To-do item: A faithful copy of all the entries is required, with no pictures in it.

[Lens and sensor parameters]
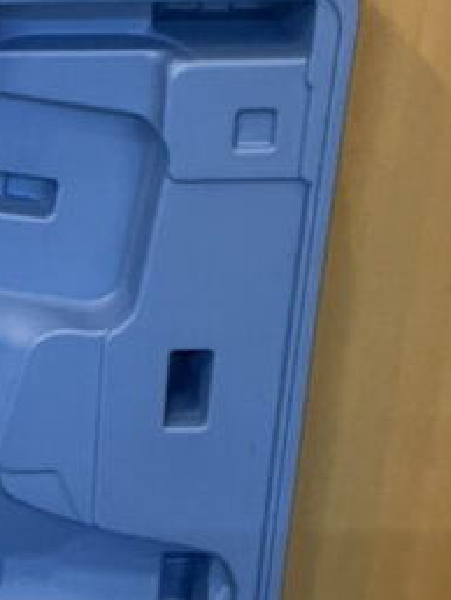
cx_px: -91
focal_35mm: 103
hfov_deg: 14.0
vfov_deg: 18.8
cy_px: 495
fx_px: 1786
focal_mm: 4.2
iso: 400
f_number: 1.6
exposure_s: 1/50
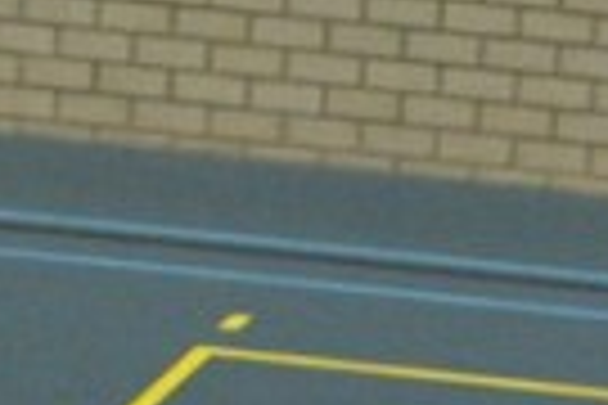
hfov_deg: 6.7
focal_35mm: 307
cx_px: 572
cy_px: 842
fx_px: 5183
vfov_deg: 4.4
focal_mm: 35
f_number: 4.5
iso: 800
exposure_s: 1/100
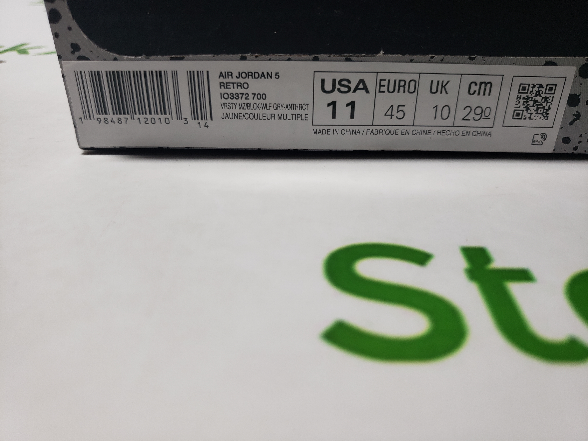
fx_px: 442
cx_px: 294
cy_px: 220
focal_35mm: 26
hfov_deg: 67.3
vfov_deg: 53.1
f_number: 1.5
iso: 50
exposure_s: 1/456
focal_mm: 4.3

Output:
cx_px: -91
focal_35mm: 103
hfov_deg: 14.0
vfov_deg: 18.8
cy_px: 495
fx_px: 1786
focal_mm: 4.2
iso: 400
f_number: 1.6
exposure_s: 1/50
hfov_deg: 6.7
focal_35mm: 307
cx_px: 572
cy_px: 842
fx_px: 5183
vfov_deg: 4.4
focal_mm: 35
f_number: 4.5
iso: 800
exposure_s: 1/100
fx_px: 442
cx_px: 294
cy_px: 220
focal_35mm: 26
hfov_deg: 67.3
vfov_deg: 53.1
f_number: 1.5
iso: 50
exposure_s: 1/456
focal_mm: 4.3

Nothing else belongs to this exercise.